Thornfield was burning.
Jane hurled out of bed, determined to do what she could. She ushered Adele and Mrs. Fairfax to the courtyard and left them huddling together in the courtyard. As she sprinted back into the burning house, in the corner of her eye she saw the tall, spare figure of Grace Poole behind her, a part of the line of servants trying to put the fire out.
Among the smoke and flames, Jane missed at first the huddled shape of Rochester on the floor. She tried to rouse him-- she did not think that she would be able to pull him to safety otherwise-- and was relieved to find him stirring at her touch. “Jane,” he muttered wonderingly, his eyes unfocused, “this is the third time you've tried to kill me. Before you do it again, marry me so you will have the advantage of it.”
“Mr. Rochester,” Jane said wearily, “will you spare me your humor until we are no longer in mortal danger?”
“No, I cannot guarantee it,” he replied, but she ignored him, half-helping, half-dragging him towards the door. They were able to escape the flames, but Thornfield was not so lucky. Soon there was nothing left of the grand house except smoldering ruins and charred stone.
The following days and months were arduous ones for both Rochester and Jane. The fire had robbed him of both his sight and his home-- they all now resided in what had been the gatehouse for Thornfield-- and as for Jane…
Guilt ate her from the beginning. She could not help but think the fire was her doing, though she could not recall setting it, and indeed, despite Rochester’s flip remarks, no suspicions seemed to fall on her. But still, she could not be settled in her mind.
From all the way to childhood on, she had had such episodes as these-- periods of darkness that she could not for the life of her remember what had happened and what she had done. Her aunt and her cousins had tormented her for it, Mr. Brocklehurst had cited it as signs of her devilish nature, and Helen, in her sweetness, had assured her that surely God and his angels watched over her even then. But Jane knew that before their nuptials, she had to make a clean breast of it to Rochester.

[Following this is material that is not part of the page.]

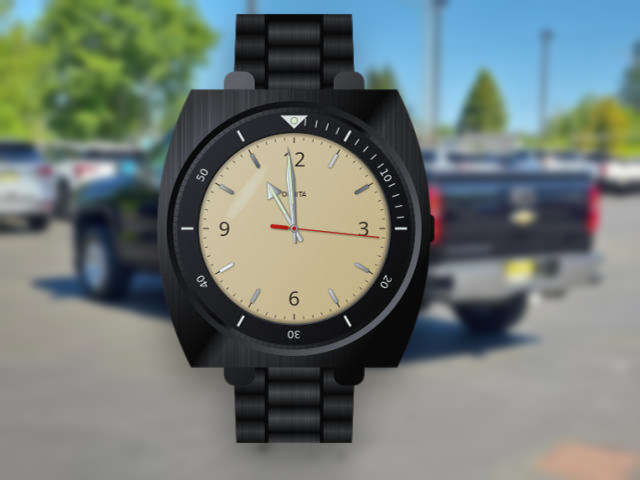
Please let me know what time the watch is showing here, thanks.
10:59:16
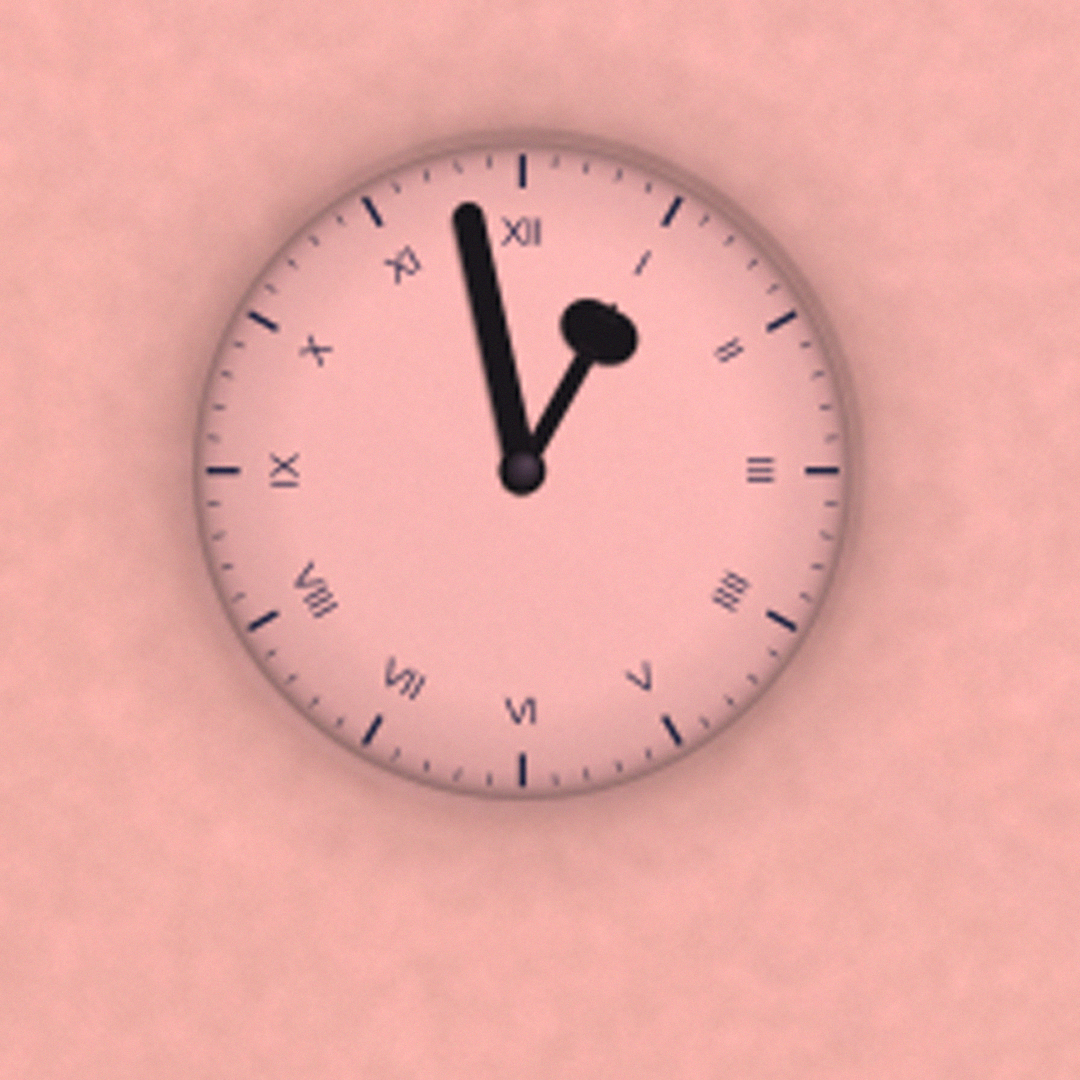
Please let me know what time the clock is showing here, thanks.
12:58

It would not be fair for him to marry her without knowing the truth, she reasoned. So, one day she sent away the servants and tended to him herself. After some idle talk-- reports of Adele’s progress in her boarding school in Switzerland was certainly very encouraging-- Jane plucked up the courage to begin.
To his credit, Rochester listened to her fully before he spoke. “Your dreams,” he began to say, and then shook his head. “You think they are reflections of the past? You are haunted?”

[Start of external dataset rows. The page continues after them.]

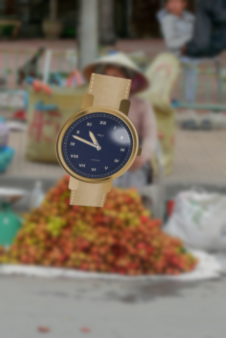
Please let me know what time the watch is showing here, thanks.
10:48
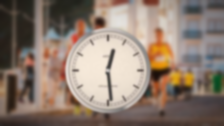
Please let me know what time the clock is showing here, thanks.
12:29
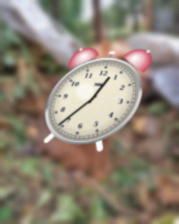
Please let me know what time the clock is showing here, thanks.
12:36
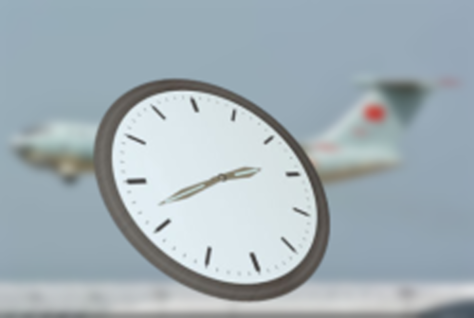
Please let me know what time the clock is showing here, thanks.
2:42
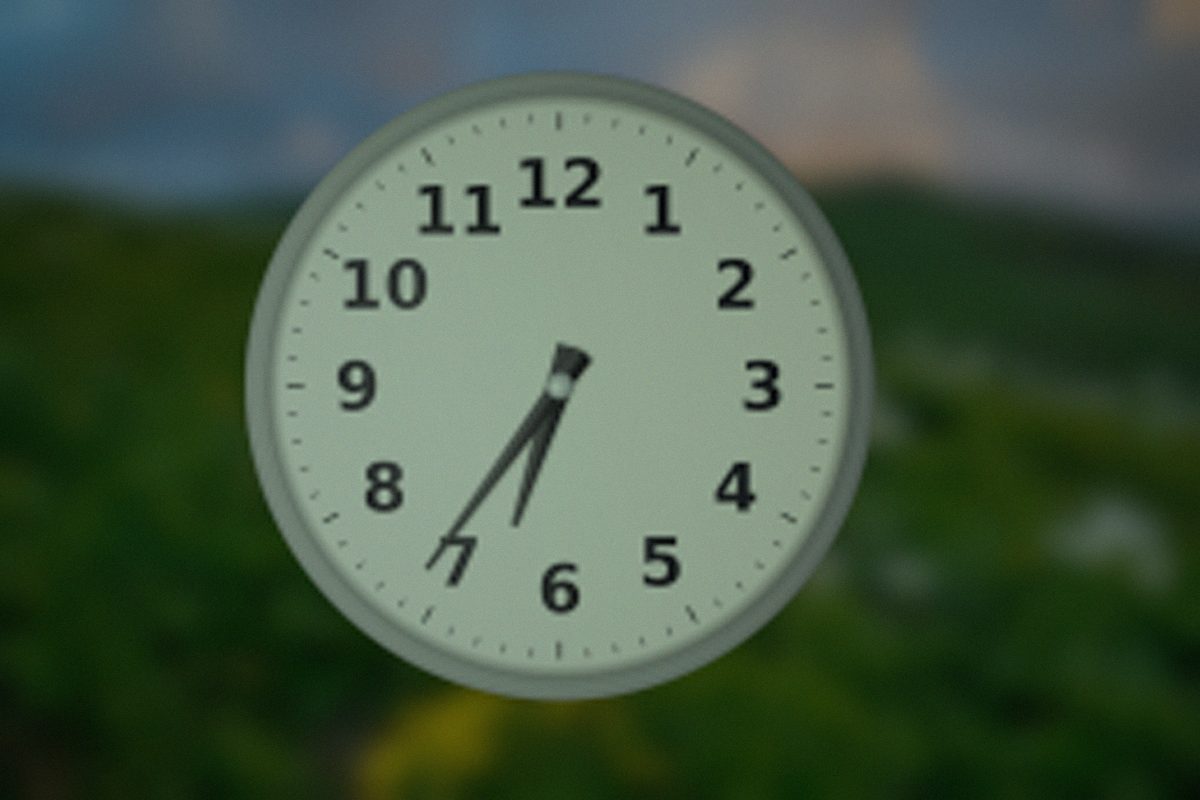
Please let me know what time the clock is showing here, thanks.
6:36
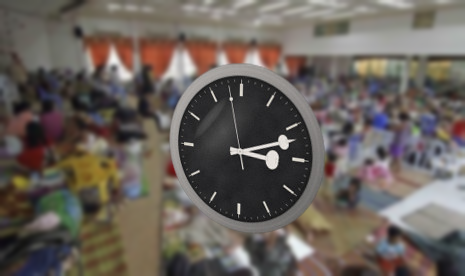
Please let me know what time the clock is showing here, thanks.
3:11:58
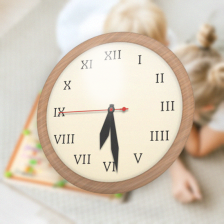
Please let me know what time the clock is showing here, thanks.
6:28:45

“Or else I am mad,” Jane replied softly.
“Jane,” Rochester said, “I have never been married. I have never met a woman named Bertha Antoinetta Mason.”
After a long moment, Jane nodded. Looking downward, she murmured, “Let me adjust your pillows for you, Edward.”

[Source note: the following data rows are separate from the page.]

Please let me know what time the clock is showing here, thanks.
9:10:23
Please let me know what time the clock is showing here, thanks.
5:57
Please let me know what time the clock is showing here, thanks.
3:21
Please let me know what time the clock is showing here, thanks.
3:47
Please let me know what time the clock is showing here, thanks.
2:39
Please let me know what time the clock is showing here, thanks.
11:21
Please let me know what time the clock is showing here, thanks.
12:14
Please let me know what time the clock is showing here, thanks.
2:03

Edward Rochester’s funeral was a sparsely attended affair, happening as it did in the dead of winter. The ground was still soft enough to be dug up, but that was all one could say was good luck. He had never recovered from the fire that destroyed Thornfield Hall, though his doctors believe that his strength had rallied at last before his wedding, which had taken place at his bedside.
But alas, it was not meant to be.
Oh to love so, be so loved, yet so mistaken!